*Information provided*.
════

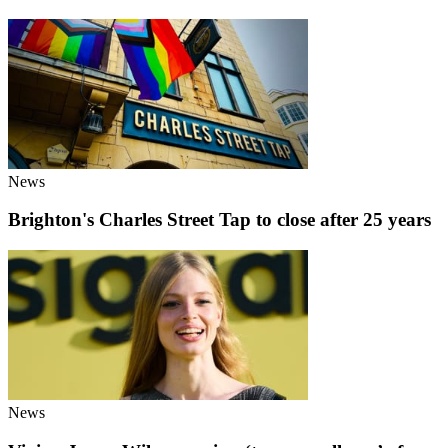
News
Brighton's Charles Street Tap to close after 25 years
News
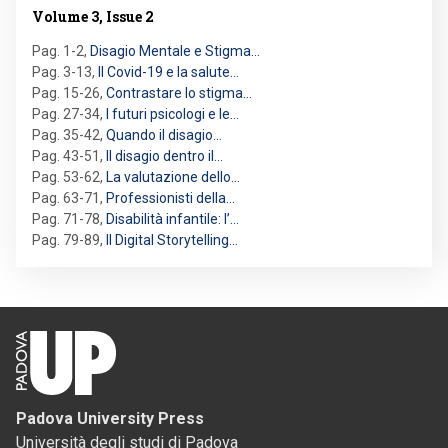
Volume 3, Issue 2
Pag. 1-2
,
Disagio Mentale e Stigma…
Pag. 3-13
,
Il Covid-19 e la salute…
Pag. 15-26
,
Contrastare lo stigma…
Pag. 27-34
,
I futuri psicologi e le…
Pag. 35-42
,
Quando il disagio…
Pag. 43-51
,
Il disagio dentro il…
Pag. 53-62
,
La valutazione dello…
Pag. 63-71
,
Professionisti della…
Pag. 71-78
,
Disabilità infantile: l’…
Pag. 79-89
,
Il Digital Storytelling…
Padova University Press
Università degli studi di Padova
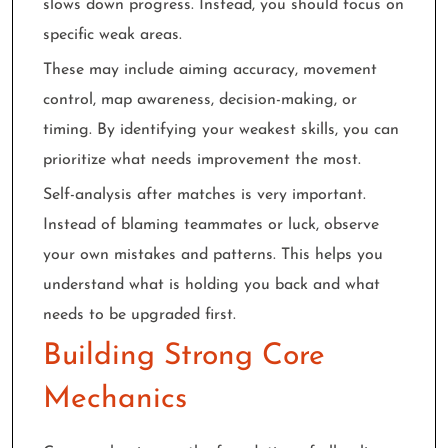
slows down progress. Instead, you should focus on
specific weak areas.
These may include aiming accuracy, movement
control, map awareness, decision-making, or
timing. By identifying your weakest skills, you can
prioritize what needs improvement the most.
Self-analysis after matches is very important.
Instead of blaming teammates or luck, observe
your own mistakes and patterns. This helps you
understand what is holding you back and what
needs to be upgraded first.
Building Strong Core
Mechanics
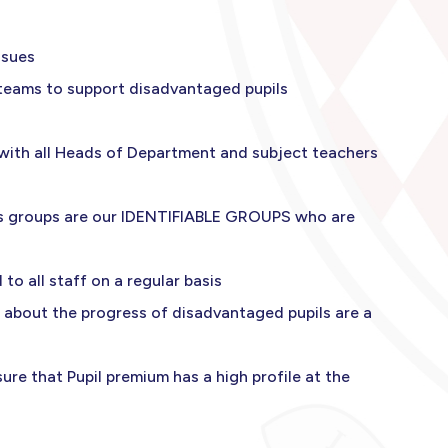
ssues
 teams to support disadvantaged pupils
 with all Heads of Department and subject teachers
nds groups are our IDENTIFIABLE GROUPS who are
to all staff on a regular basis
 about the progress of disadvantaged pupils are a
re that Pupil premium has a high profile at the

════

*Try it*.
Revise these records by replacing "News" with "Headlines" and changing nothing else. Leave the pictures out of your answer.

*Solved exercise*.
Headlines
Brighton's Charles Street Tap to close after 25 years
Headlines
Volume 3, Issue 2
Pag. 1-2
,
Disagio Mentale e Stigma…
Pag. 3-13
,
Il Covid-19 e la salute…
Pag. 15-26
,
Contrastare lo stigma…
Pag. 27-34
,
I futuri psicologi e le…
Pag. 35-42
,
Quando il disagio…
Pag. 43-51
,
Il disagio dentro il…
Pag. 53-62
,
La valutazione dello…
Pag. 63-71
,
Professionisti della…
Pag. 71-78
,
Disabilità infantile: l’…
Pag. 79-89
,
Il Digital Storytelling…
Padova University Press
Università degli studi di Padova
slows down progress. Instead, you should focus on
specific weak areas.
These may include aiming accuracy, movement
control, map awareness, decision-making, or
timing. By identifying your weakest skills, you can
prioritize what needs improvement the most.
Self-analysis after matches is very important.
Instead of blaming teammates or luck, observe
your own mistakes and patterns. This helps you
understand what is holding you back and what
needs to be upgraded first.
Building Strong Core
Mechanics
ssues
 teams to support disadvantaged pupils
 with all Heads of Department and subject teachers
nds groups are our IDENTIFIABLE GROUPS who are
to all staff on a regular basis
 about the progress of disadvantaged pupils are a
re that Pupil premium has a high profile at the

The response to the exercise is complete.